= MATERIAL FOR THIS TASK =
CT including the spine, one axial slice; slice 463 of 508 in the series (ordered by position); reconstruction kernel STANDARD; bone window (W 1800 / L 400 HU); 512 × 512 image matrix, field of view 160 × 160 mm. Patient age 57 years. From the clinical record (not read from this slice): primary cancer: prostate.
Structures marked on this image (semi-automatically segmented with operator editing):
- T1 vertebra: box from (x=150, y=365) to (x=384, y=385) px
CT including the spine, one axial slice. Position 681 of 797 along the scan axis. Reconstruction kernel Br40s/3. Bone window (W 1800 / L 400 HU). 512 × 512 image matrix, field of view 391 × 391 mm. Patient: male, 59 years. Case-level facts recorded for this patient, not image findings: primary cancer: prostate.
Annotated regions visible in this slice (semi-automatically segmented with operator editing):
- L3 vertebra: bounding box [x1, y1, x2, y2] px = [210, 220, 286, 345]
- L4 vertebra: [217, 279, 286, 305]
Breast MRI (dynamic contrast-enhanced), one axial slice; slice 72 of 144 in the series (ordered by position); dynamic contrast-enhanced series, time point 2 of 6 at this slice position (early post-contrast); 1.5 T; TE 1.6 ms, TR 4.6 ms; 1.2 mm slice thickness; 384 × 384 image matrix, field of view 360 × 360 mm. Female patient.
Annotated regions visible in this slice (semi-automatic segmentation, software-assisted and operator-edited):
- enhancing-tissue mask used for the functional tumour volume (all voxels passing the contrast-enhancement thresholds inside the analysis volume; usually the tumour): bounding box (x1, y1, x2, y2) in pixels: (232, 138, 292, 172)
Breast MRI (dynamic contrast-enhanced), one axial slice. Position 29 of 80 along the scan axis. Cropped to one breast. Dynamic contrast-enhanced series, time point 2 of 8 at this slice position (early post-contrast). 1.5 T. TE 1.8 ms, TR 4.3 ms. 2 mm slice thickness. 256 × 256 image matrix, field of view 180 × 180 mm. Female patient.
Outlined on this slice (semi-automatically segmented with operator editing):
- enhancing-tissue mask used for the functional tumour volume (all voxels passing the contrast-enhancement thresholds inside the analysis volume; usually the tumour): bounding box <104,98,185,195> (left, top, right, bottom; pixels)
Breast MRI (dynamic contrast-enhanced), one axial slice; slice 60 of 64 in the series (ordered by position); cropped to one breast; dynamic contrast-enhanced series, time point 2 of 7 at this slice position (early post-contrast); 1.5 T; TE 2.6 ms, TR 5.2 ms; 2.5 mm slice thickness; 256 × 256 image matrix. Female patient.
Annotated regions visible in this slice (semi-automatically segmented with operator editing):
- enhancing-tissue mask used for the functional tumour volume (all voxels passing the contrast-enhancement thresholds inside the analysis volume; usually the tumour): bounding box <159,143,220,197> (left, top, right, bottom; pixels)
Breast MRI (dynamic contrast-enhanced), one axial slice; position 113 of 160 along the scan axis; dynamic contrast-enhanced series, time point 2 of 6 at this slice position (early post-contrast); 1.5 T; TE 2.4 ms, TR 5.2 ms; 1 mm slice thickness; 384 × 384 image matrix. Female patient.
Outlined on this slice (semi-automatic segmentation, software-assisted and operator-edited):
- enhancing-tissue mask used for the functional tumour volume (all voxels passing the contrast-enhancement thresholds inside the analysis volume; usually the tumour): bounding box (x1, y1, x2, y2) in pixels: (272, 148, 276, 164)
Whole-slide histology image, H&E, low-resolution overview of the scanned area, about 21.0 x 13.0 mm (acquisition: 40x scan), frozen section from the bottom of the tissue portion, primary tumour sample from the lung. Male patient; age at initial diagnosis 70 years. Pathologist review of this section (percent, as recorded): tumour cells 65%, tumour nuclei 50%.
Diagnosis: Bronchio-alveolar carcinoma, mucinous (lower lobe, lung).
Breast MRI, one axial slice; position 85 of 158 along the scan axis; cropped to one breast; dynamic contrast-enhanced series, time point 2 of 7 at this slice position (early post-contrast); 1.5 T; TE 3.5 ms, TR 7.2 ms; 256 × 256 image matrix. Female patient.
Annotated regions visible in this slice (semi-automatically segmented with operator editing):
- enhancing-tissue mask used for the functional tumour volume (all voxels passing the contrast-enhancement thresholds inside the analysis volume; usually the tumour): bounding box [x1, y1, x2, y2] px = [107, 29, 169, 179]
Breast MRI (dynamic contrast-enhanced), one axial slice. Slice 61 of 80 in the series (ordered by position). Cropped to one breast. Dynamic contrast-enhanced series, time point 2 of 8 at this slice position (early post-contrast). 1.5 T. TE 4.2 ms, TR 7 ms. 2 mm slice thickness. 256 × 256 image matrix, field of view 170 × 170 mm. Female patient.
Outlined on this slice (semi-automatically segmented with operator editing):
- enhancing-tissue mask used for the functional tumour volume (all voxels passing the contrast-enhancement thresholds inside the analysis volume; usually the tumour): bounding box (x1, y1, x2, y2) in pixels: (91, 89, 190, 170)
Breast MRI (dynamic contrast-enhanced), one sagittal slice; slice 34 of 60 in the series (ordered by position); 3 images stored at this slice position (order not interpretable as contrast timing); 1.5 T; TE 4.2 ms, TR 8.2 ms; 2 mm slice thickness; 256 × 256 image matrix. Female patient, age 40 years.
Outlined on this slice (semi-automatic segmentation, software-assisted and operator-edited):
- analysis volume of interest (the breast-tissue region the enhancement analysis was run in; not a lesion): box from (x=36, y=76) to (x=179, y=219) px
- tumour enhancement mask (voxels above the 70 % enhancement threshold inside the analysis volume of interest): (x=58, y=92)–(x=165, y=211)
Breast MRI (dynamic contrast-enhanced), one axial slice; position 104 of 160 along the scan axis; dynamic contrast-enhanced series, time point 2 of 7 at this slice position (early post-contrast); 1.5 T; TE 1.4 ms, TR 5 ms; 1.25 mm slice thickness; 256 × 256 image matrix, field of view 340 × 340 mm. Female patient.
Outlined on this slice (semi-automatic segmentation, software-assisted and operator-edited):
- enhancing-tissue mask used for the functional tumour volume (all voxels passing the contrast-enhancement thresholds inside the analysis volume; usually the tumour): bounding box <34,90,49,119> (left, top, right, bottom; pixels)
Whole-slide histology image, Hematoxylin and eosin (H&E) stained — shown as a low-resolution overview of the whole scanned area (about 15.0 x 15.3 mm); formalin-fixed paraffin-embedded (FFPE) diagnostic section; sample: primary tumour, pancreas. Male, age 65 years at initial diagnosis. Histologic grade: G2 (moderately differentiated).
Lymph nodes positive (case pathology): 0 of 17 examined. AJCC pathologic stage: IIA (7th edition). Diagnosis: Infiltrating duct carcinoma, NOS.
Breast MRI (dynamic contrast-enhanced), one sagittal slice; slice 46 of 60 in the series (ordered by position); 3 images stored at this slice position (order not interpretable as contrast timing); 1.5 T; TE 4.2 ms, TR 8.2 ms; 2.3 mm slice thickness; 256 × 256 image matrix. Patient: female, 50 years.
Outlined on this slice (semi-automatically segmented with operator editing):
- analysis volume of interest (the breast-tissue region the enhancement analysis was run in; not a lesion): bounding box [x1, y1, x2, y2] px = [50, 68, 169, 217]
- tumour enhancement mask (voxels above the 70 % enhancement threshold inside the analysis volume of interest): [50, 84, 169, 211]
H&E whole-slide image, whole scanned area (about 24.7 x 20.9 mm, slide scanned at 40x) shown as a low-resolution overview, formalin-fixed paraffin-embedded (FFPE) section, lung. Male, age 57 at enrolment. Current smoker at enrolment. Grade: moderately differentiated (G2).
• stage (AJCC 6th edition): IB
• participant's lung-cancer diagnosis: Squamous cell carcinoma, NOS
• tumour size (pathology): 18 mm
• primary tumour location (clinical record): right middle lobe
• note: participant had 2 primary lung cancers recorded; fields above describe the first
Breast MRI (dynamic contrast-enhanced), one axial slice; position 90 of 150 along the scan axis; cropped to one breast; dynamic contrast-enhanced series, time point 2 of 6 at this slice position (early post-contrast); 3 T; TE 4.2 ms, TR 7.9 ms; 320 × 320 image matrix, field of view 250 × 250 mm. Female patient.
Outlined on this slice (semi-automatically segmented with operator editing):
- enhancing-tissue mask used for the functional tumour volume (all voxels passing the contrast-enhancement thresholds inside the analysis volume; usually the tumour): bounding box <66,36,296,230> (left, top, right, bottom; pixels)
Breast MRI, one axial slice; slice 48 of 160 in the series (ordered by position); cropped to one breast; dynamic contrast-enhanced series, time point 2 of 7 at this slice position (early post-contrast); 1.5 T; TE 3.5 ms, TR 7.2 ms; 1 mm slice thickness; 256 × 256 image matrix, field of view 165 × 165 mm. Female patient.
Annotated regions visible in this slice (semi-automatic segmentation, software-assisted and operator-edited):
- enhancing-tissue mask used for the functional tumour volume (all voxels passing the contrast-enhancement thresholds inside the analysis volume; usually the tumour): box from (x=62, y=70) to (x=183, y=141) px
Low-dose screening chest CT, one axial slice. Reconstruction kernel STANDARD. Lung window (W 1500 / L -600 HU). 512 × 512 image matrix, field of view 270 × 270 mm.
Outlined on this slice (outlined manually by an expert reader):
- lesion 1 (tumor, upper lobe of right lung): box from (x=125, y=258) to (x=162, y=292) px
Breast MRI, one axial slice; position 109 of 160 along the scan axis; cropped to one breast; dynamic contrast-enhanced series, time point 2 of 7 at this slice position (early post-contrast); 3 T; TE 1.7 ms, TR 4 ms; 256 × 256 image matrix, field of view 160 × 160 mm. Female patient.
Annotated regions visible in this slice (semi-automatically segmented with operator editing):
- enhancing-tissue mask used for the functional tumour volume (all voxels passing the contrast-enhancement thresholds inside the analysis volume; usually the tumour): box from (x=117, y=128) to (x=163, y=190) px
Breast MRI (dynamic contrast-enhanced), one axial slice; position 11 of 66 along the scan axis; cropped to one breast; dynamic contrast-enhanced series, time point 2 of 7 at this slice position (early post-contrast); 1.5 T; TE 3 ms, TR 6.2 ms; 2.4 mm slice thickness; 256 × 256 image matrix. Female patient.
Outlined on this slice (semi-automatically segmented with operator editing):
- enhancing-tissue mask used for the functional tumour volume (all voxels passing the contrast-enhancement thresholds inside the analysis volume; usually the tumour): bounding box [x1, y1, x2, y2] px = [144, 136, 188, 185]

= YOUR TASK =
Of the entries listed above, reproduce only the lines starting at the line containing "Structures marked on" and ending at the line containing "- T1 vertebra: box". Include both, exactly as they stand.

= WRITTEN SOLUTION =
Structures marked on this image (semi-automatically segmented with operator editing):
- T1 vertebra: box from (x=150, y=365) to (x=384, y=385) px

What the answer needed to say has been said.